Under the proposal, U.S. swap dealers and U.S. major swap participants would be able to delay compliance with certain entity-level requirements until January 1, 2013.
Entities seeking to avail themselves of the phased compliance periods would be required to register as a swap dealer or major swap participant with the National Futures Association, and to submit to the NFA a compliance plan explaining how it intends to comply with all applicable requirements under the Commodity Exchange Act.
Comments on the proposal are due 30 days after its forthcoming publication in the Federal Register.

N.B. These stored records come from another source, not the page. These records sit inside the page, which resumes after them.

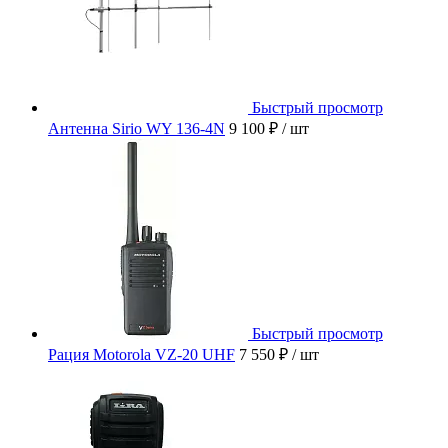
Быстрый просмотр
Антенна Sirio WY 136-4N
9 100 ₽
/ шт
Быстрый просмотр
Рация Motorola VZ-20 UHF
7 550 ₽
/ шт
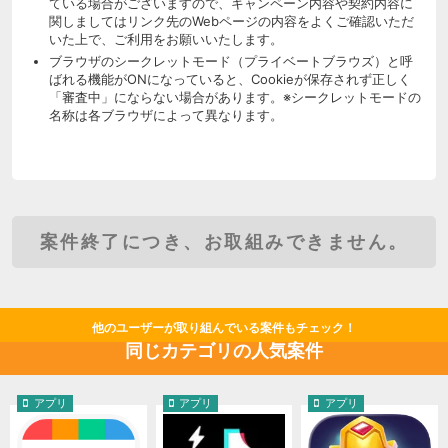
ている場合がございますので、キャンペーン内容や契約内容に
関しましてはリンク先のWebページの内容をよくご確認いただ
いた上で、ご利用をお願いいたします。
ブラウザのシークレットモード（プライベートブラウズ）と呼
ばれる機能がONになっていると、Cookieが保存されず正しく
「審査中」にならない場合があります。※シークレットモードの
名称は各ブラウザによって異なります。
案件終了につき、お取組みできません。
他のユーザーが取り組んでいる案件もチェック！
同じカテゴリの人気案件
アプリ
アプリ
アプリ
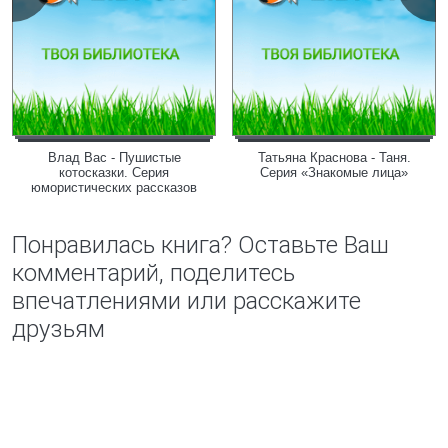
Влад Вас - Пушистые
Татьяна Краснова - Таня.
котосказки. Серия
Серия «Знакомые лица»
юмористических рассказов
Понравилась книга? Оставьте Ваш
комментарий, поделитесь
впечатлениями или расскажите
друзьям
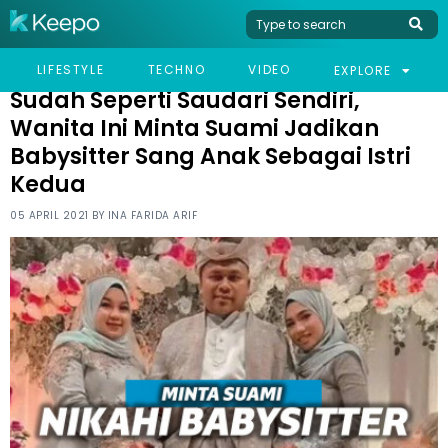
HOME
NEWS
SUDAH SEPERTI SAUDARI SENDIRI, WANITA INI MINTA SUAMI
LIFESTYLE
TECHNO
VIDEO
EXPLORE
JADIKAN BABYSITTER SANG ANAK SEBAGAI ISTRI KEDUA
Sudah Seperti Saudari Sendiri,
Wanita Ini Minta Suami Jadikan
Babysitter Sang Anak Sebagai Istri
Kedua
05 APRIL 2021 BY
INA FARIDA ARIF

The FRB issued a Supervision and Regulation letter, SR 12-10, providing a set of questions and answers (“Q&As”) regarding the management of other real estate owned (“OREO”). The FRB stated that the Q&As, which do not replace prior FRB guidance, are “intended to clarify existing policies and promote prudent practices for the management of an institution’s OREO assets, addressing both safety and soundness policies and consumer compliance issues.” The Q&As cover six principal types of issues: (1) transferring an asset to OREO; (2) reporting treatment and classification of an OREO asset; (3) appraisals; (4) property management; (5) operational and legal issues; and (6) sale and transfer of OREO assets.